Back in 2008 I was doing some heaver testing. In the process I threw an 8oz sinker some where in the 610's. Fishing rod (it was before I came out with the cast Pro Series so I think it was an AFAW Beach) , fishing reel (6500 mag elite and 15 lb test fishing line). At the time I was hardcore into competition casting and 8oz was not a sinker used in competition so I just didn't practice the hatteras cast and 8 oz unless I was fishing. At the time, had I dedicated my self to practice I believe mid 600's would have been doable. At 55, I don't have the power now but can do high 500's (8 oz) without too much trouble... 

Point being, it can be done. I witnessed something back in April that I NEVER thought I'd see. A hatteras cast, Century rod, 8oz, 655 akios with 18 lb (.35mm) sakuma line cast 710 feet in competition by Ryan Lambert. It was an awesome feat but he didi it. I measured the cast and measured the line, all legal.

What are the limits??? 

Tommy


----------



## tjbjornsen (Oct 31, 2009)

Nice.
TjB


----------



## DaBig2na (Aug 7, 2011)

Tommy, it was 8nbait I was referring to, based on a previous post.

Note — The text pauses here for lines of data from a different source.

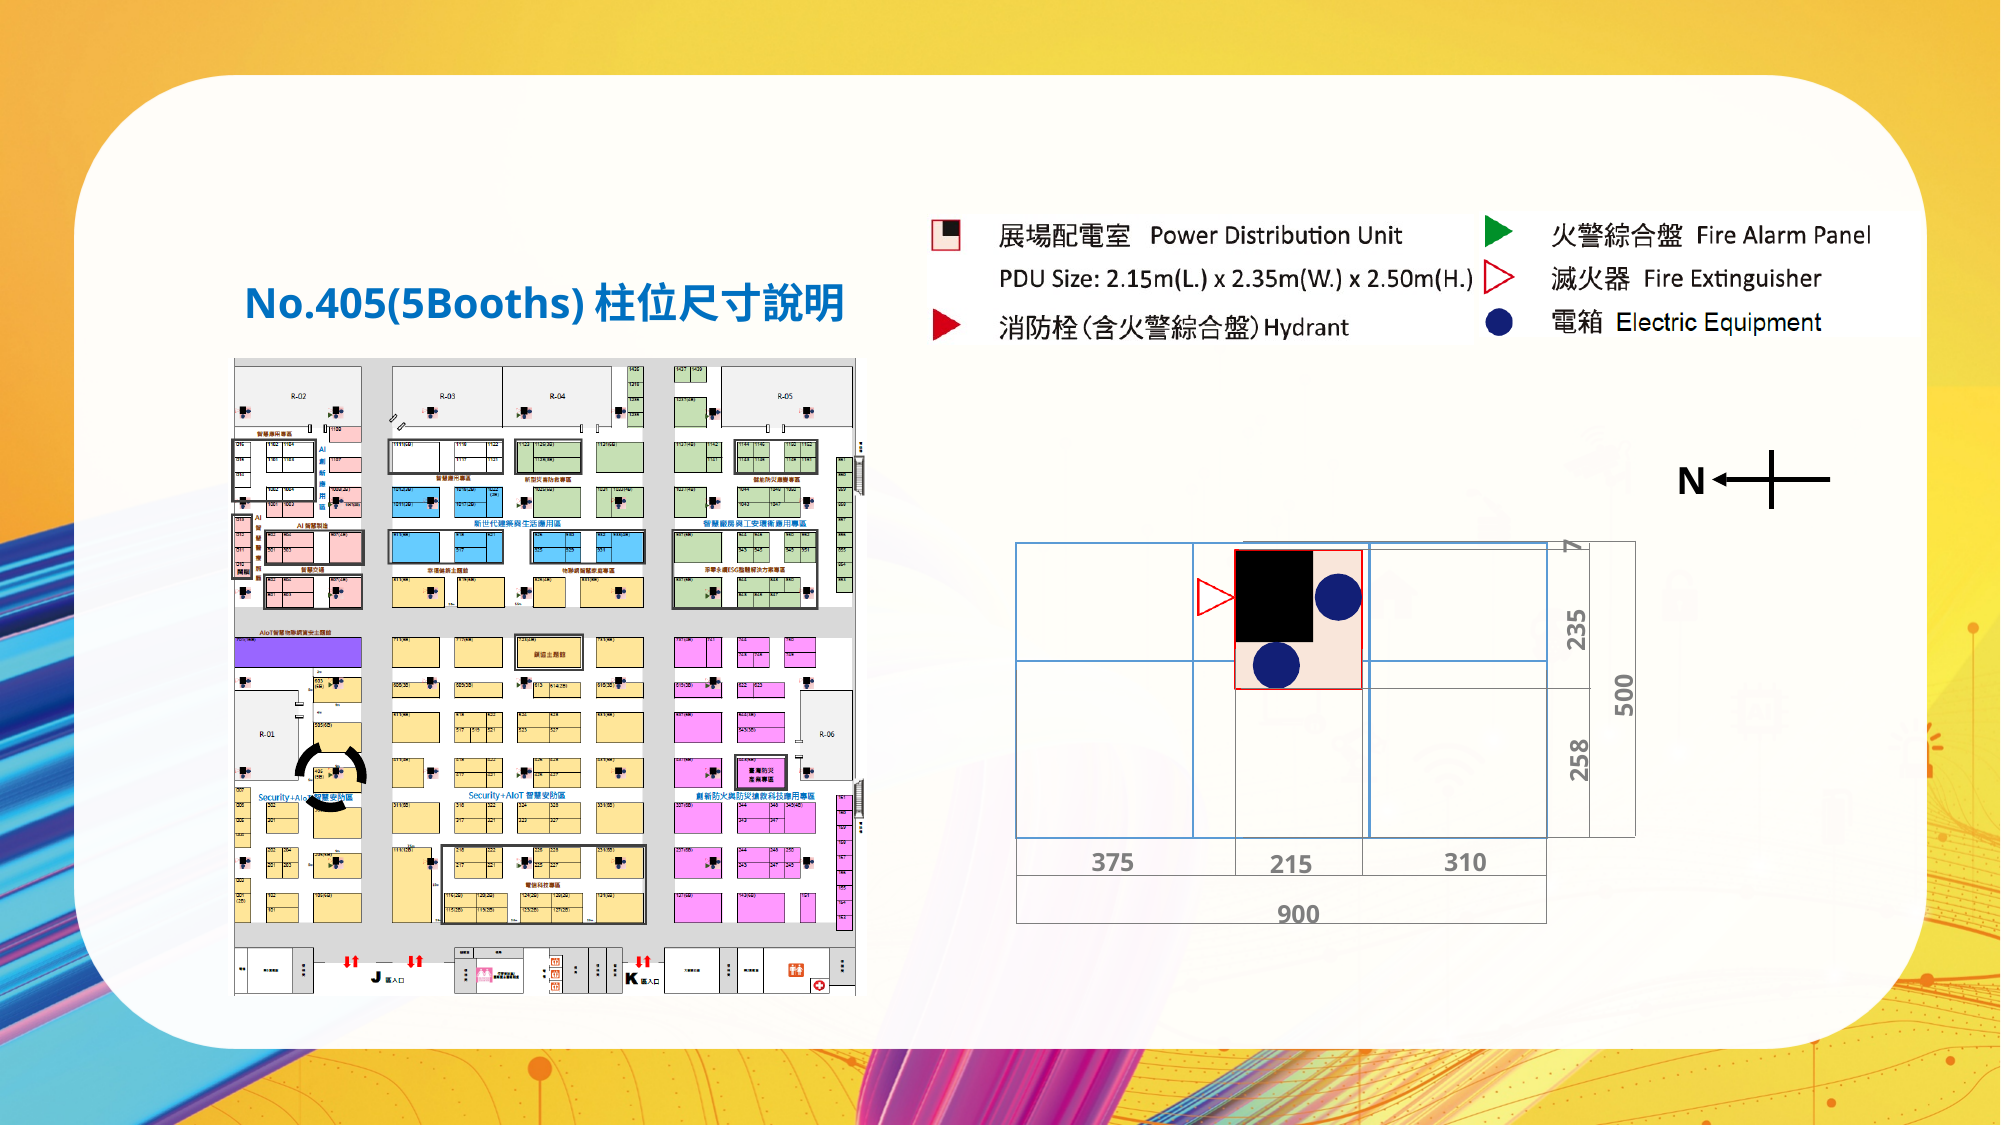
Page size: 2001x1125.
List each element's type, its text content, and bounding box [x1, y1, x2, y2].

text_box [1674, 449, 1831, 510]
text_box 500 [1636, 641, 1646, 751]
text_box 258 [1555, 706, 1589, 816]
text_box 215 [1236, 841, 1346, 886]
text_box 235 [1590, 575, 1598, 685]
text_box No.405(5Booths)柱位尺寸說明 [241, 274, 888, 328]
text_box 900 [1244, 891, 1354, 936]
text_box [1016, 542, 1547, 839]
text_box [1197, 550, 1363, 690]
text_box 258 [1590, 706, 1601, 816]
text_box 310 [1411, 839, 1521, 884]
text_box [927, 211, 1921, 345]
text_box 235 [1552, 575, 1589, 685]
text_box 7 [1549, 491, 1594, 601]
picture [0, 0, 2001, 1125]
text_box 500 [1600, 641, 1635, 751]
text_box 375 [1058, 839, 1168, 884]
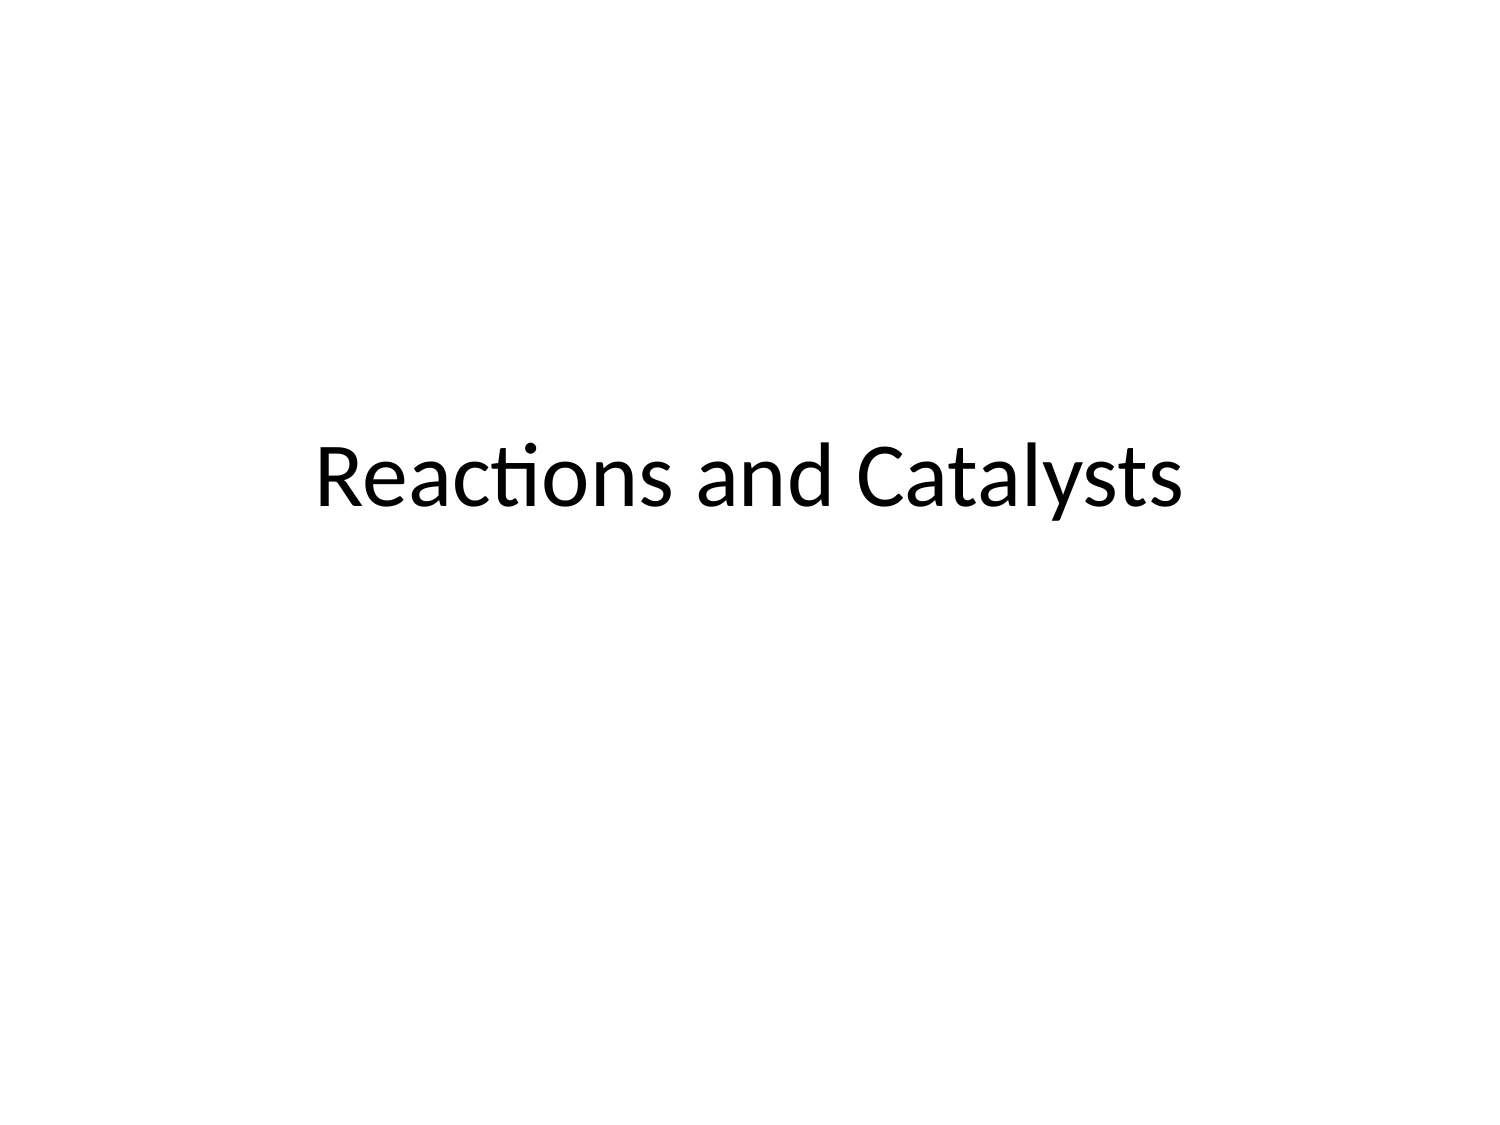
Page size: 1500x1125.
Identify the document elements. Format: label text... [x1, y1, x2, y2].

title Reactions and Catalysts [112, 349, 1388, 591]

Ryan and I were fishing last Sunday at the end of Jennette's ... I think the sky is the limit for him he is only 27 or 28.. Tommy, I think it was a 656 he was using...I wasn't there in April because of another previous commitment. I wish I had been.. Just so you know my cast has improved greatly and much more accurately. I cut a pice of closet rod about eight feet long, measured 30 inches from the end to where my reel would be and marked it. I keep it in my gym, and Between weight training sets.

I stand in front of the mirror and practice everything you told me. Pushing and pulling, stance etc. (I try to beat up my rib cage on my left hand side) still creating muscle memory. I will be one of the few who can reach past the bar at the Point in due time. 

Yes , I think with the technology that exists today and into the future.. We very well be seeing that in the not too distant future.


----------



## Tommy (Jan 24, 2001)

Yep, it was a 656. My fingers were typing at a different speed than my brain...lol

Ryan can literally be as good as he wants to be in this sport. he has the most natural, raw talent that I've seen. USA casting has a great lineage and a history of great casters. Ryan can join that list if he is willing to work... 

I'm glad your cast is improving. it makes my day to hear from students that are getting better still... 

Tommy

ps, sorry for being involved in a thread hijack....


----------



## tjbjornsen (Oct 31, 2009)

"ps, sorry for being involved in a thread hijack.... "

Fish Bucket got rid of his rod, and got a new one that he thinks is going to work for him. 
Mine should arrive tomorrow, and I'm sure the same will apply.
I think everyone is happy and enjoying time around the campfire.
All is good in P&S Land...
TjB


----------